Makanan olahan seperti keripik, minuman bersoda, dan hotdog dapat meningkatkan risiko stroke dan gangguan kognitif, menurut sebuah studi terbaru, tambahan dari penelitian sebelumnya yang menghubungkan makanan ini dengan berbagai kondisi kesehatan, seperti diabetes, depresi, dan kematian.

Sebuah kantong penuh makanan olahan.

getty

Key Fakta

Para peneliti mengikuti lebih dari 30.000 peserta yang berusia 45 tahun ke atas selama rata-rata 11 tahun, dan mereka memilih 14.175 untuk diteliti untuk penurunan kognitif dan 20.243 untuk stroke—tak satupun dari kedua kelompok tersebut memiliki riwayat medis sebelumnya dari kedua kondisi tersebut.

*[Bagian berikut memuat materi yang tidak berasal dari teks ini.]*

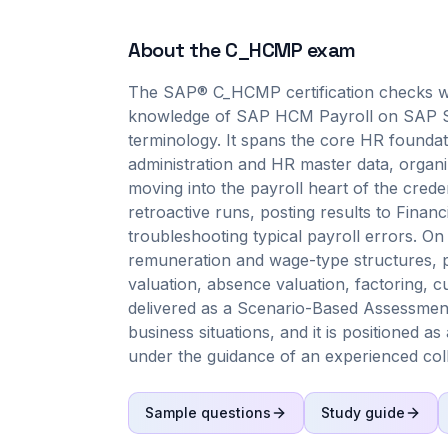
About the
C_HCMP
exam
The SAP® C_HCMP certification checks wh
knowledge of SAP HCM Payroll on SAP S/4
terminology. It spans the core HR founda
administration and HR master data, organ
moving into the payroll heart of the crede
retroactive runs, posting results to Finan
troubleshooting typical payroll errors. On
remuneration and wage-type structures, p
valuation, absence valuation, factoring, c
delivered as a Scenario-Based Assessment,
business situations, and it is positioned as
under the guidance of an experienced col
Sample questions
Study guide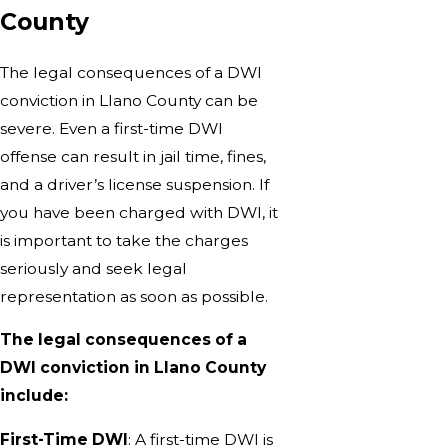
County
The legal consequences of a DWI
conviction in Llano County can be
severe. Even a first-time DWI
offense can result in jail time, fines,
and a driver’s license suspension. If
you have been charged with DWI, it
is important to take the charges
seriously and seek legal
representation as soon as possible.
The legal consequences of a
DWI conviction in Llano County
include:
First-Time DWI
: A first-time DWI is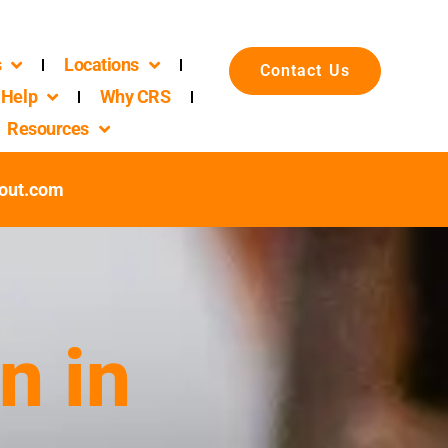
s
Locations
Contact Us
Help
Why CRS
Resources
out.com
n in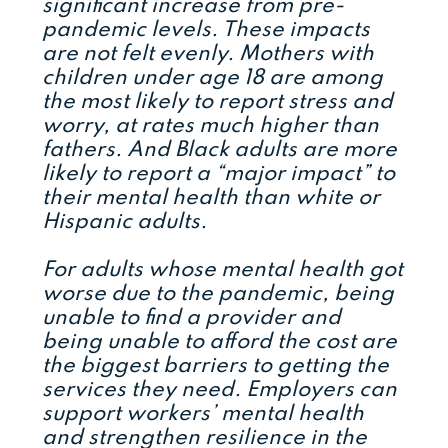
significant increase from pre-
pandemic levels. These impacts
are not felt evenly. Mothers with
children under age 18 are among
the most likely to report stress and
worry, at rates much higher than
fathers. And Black adults are more
likely to report a “major impact” to
their mental health than white or
Hispanic adults.
For adults whose mental health got
worse due to the pandemic, being
unable to find a provider and
being unable to afford the cost are
the biggest barriers to getting the
services they need. Employers can
support workers’ mental health
and strengthen resilience in the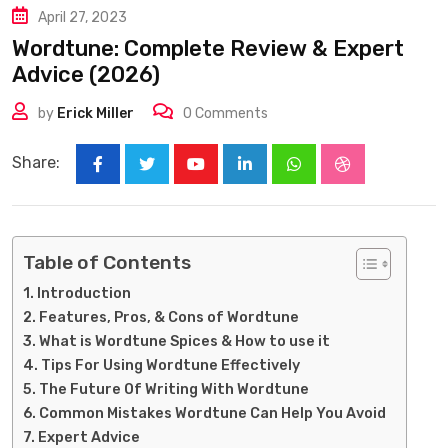
April 27, 2023
Wordtune: Complete Review & Expert
Advice (2026)
by
Erick Miller
0
Comments
Share:
Youtube
LinkedIn
Whatsapp
StumbleUpon
Table of Contents
Introduction
Features, Pros, & Cons of Wordtune
What is Wordtune Spices & How to use it
Tips For Using Wordtune Effectively
The Future Of Writing With Wordtune
Common Mistakes Wordtune Can Help You Avoid
Expert Advice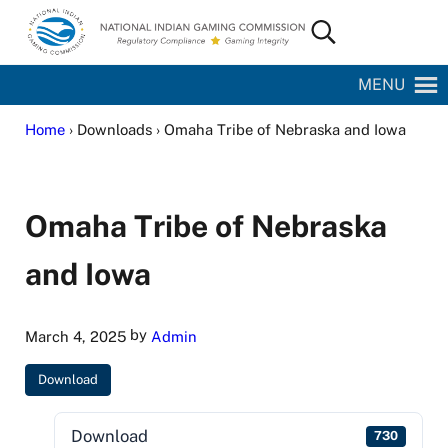
Skip to main content
Skip to site footer
Search...
National Indian Gaming Commission
MENU
Home
› Downloads › Omaha Tribe of Nebraska and Iowa
Omaha Tribe of Nebraska
and Iowa
by
March 4, 2025
Admin
Download
Download
730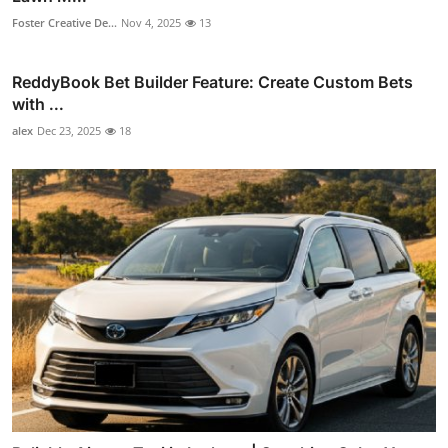
Foster Creative De...
Nov 4, 2025
13
ReddyBook Bet Builder Feature: Create Custom Bets
with ...
alex
Dec 23, 2025
18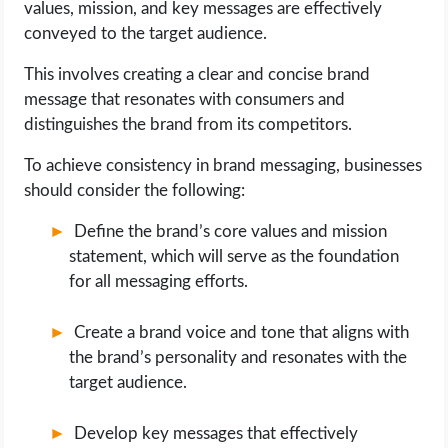
values, mission, and key messages are effectively
conveyed to the target audience.
This involves creating a clear and concise brand
message that resonates with consumers and
distinguishes the brand from its competitors.
To achieve consistency in brand messaging, businesses
should consider the following:
Define the brand’s core values and mission
statement, which will serve as the foundation
for all messaging efforts.
Create a brand voice and tone that aligns with
the brand’s personality and resonates with the
target audience.
Develop key messages that effectively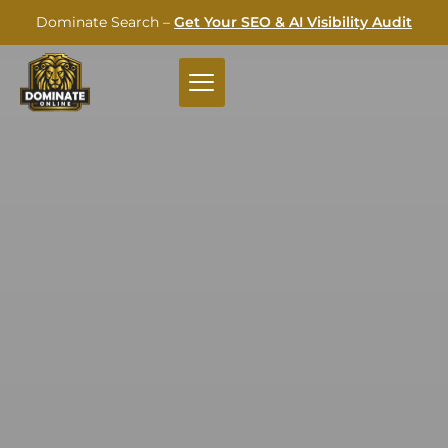
Dominate Search –
Get Your SEO & AI Visibility Audit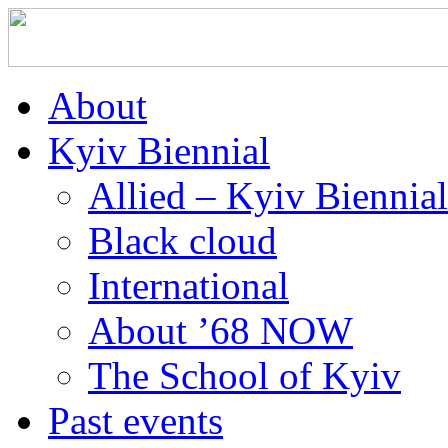
About
Kyiv Biennial
Allied – Kyiv Biennia
Black cloud
International
About ’68 NOW
The School of Kyiv
Past events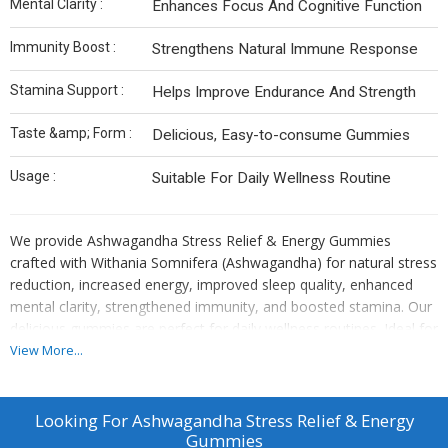
Mental Clarity :
Enhances Focus And Cognitive Function
Immunity Boost :
Strengthens Natural Immune Response
Stamina Support :
Helps Improve Endurance And Strength
Taste &amp; Form :
Delicious, Easy-to-consume Gummies
Usage :
Suitable For Daily Wellness Routine
We provide Ashwagandha Stress Relief & Energy Gummies
crafted with Withania Somnifera (Ashwagandha) for natural stress
reduction, increased energy, improved sleep quality, enhanced
mental clarity, strengthened immunity, and boosted stamina. Our
delicious gummies are perfect for daily wellness routines. Ideal for
manufacturers, exporters, and suppliers seeking a premium stress
View More...
relief solution with multiple health benefits.
Looking For
Ashwagandha Stress Relief & Energy
Gummies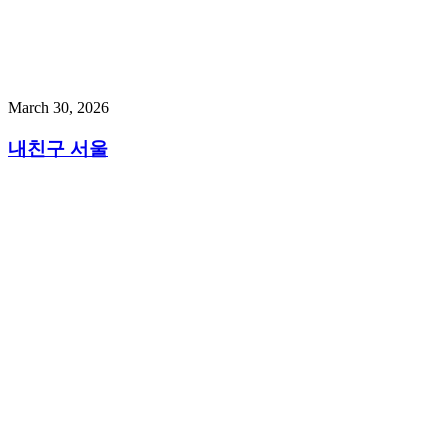
March 30, 2026
내친구 서울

Dari jumlah peserta ini, 768 didiagnosis menderita gangguan kognitif dan 1.108 mengalami stroke pada akhir periode penelitian.

Peserta yang mengonsumsi 10% lebih banyak makanan olahan memiliki risiko 16% lebih tinggi mengalami gangguan kognitif, sementara mereka yang makan lebih banyak makanan utuh dan tidak olahan memiliki penurunan risiko 12%, menurut studi yang dipublikasikan Rabu dalam Neurology, jurnal medis American Academy of Neurology.

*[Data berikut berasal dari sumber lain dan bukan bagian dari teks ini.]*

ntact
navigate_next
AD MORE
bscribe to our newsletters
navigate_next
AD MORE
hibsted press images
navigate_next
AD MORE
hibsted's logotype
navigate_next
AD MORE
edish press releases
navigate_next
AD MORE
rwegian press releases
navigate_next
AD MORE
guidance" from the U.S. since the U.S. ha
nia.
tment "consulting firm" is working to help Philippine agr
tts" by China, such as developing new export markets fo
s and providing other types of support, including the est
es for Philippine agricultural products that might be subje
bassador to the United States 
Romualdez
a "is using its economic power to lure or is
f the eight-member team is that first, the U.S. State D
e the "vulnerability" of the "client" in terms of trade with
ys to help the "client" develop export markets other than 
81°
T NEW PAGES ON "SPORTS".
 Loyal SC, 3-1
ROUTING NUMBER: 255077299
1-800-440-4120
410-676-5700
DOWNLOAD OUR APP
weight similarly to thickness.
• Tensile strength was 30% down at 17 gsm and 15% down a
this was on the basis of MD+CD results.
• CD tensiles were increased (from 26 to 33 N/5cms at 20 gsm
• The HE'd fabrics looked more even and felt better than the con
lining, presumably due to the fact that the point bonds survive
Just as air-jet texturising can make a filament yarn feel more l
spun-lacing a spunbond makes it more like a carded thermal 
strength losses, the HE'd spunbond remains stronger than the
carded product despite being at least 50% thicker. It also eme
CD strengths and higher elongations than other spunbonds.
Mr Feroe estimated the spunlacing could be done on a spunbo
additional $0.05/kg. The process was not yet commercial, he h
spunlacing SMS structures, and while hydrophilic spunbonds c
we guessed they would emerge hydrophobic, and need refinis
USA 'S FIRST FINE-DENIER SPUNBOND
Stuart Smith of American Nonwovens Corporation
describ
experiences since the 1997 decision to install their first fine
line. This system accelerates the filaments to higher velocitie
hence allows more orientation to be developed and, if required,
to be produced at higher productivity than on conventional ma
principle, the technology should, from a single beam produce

Konsumsi lebih banyak makanan olahan terkait dengan peningkatan risiko stroke sebesar 8%, sementara konsumsi lebih banyak makanan tidak olahan terkait dengan penurunan risiko stroke sebesar 9%.

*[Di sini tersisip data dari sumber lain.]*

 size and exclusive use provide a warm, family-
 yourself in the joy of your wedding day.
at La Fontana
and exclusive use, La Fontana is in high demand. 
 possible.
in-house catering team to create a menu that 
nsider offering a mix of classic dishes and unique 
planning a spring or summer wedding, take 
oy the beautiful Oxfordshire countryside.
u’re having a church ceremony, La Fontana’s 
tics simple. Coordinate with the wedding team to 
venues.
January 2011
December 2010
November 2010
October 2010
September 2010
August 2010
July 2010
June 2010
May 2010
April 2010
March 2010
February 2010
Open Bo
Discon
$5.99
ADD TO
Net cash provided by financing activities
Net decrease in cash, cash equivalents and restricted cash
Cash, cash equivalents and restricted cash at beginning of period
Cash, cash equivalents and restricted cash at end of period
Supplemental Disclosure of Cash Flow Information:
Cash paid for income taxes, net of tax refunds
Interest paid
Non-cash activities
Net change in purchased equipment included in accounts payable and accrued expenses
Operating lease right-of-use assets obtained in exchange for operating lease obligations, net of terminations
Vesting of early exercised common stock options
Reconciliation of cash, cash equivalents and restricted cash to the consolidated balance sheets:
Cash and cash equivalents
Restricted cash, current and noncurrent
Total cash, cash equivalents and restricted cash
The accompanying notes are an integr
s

Peserta kulit hitam adalah yang paling berisiko, karena mereka yang makan jumlah tinggi makanan olahan memiliki peningkatan risiko stroke sebesar 15%.

Apa Itu Makanan Olahan?

Makanan olahan melibatkan mengubah makanan dari keadaan alaminya dengan menambahkan hal-hal seperti garam, gula, atau minyak, menurut Harvard Medical School. Makanan olahan umumnya terbuat dari zat yang diekstrak, seperti lemak, gula tambahan, dan pati. Makanan ini melewati banyak proses—seperti pemrosesan dan ekstrusi—dan mengandung banyak bahan tambahan. Contoh makanan olahan termasuk soda, keripik, permen, es krim kemasan, hotdog, sereal, kentang goreng, dan sup kaleng. Makanan olahan berbeda karena meskipun telah diubah, mereka tidak selalu berbahaya bagi kesehatan manusia. Roti kemasan, keju, kacang kaleng, tahu, dan tuna kaleng adalah contoh makanan olahan. Makanan tidak olahan adalah makanan utuh yang mengandung sedikit jumlah bahan tambahan, dan termasuk makanan seperti buah-buahan, sayuran, susu, daging, kacang-kacangan, biji-bijian, dan telur.

Fakta Mengejutkan

Makanan olahan adalah sumber utama makanan yang dikonsumsi oleh orang Amerika, menyumbang hampir 58% kalori total mereka, dan berkontribusi pada hampir 90% energi yang diperoleh orang Amerika dari tambahan gula, menurut sebuah studi tahun 2020 yang dipublikasikan di BMJ.

Latar Belakang Kunci

Penelitian sebelumnya telah menghubungkan makanan olahan dengan sejumlah kondisi kesehatan lainnya. Dalam tinjauan besar dari 45 studi, para peneliti menemukan bahwa konsumsi makanan olahan terkait dengan lebih dari 30 kondisi kesehatan. Peserta dalam sebuah studi National Institutes of Health yang makan diet tinggi makanan olahan mengonsumsi sekitar 500 kalori lebih dalam sehari, dan menambah berat badan rata-rata dua pon selama periode studi 28 hari, dibandingkan dengan mereka yang makan diet minimally olahan. Risiko mengembangkan diabetes meningkat 15% setiap peningkatan 10% makanan olahan yang dimakan dalam diet. Wanita yang mengonsumsi setidaknya sembilan porsi makanan olahan sehari memiliki risiko 50% lebih besar mengalami depresi, menurut sebuah studi yang dipimpin oleh Harvard. Peserta yang mengonsumsi jumlah tertinggi makanan olahan memiliki risiko kematian akibat segala sebab 4% lebih tinggi, menurut laporan yang dipublikasikan awal bulan ini di BMJ. Untuk menghindari makanan olahan, dokter merekomendasikan berbelanja di bagian luar toko bahan makanan, karena sebagian besar toko memiliki barang segar di bagian luar, sementara makanan olahan dan makanan yang sangat olahan ditempatkan di lorong-lorong dalam.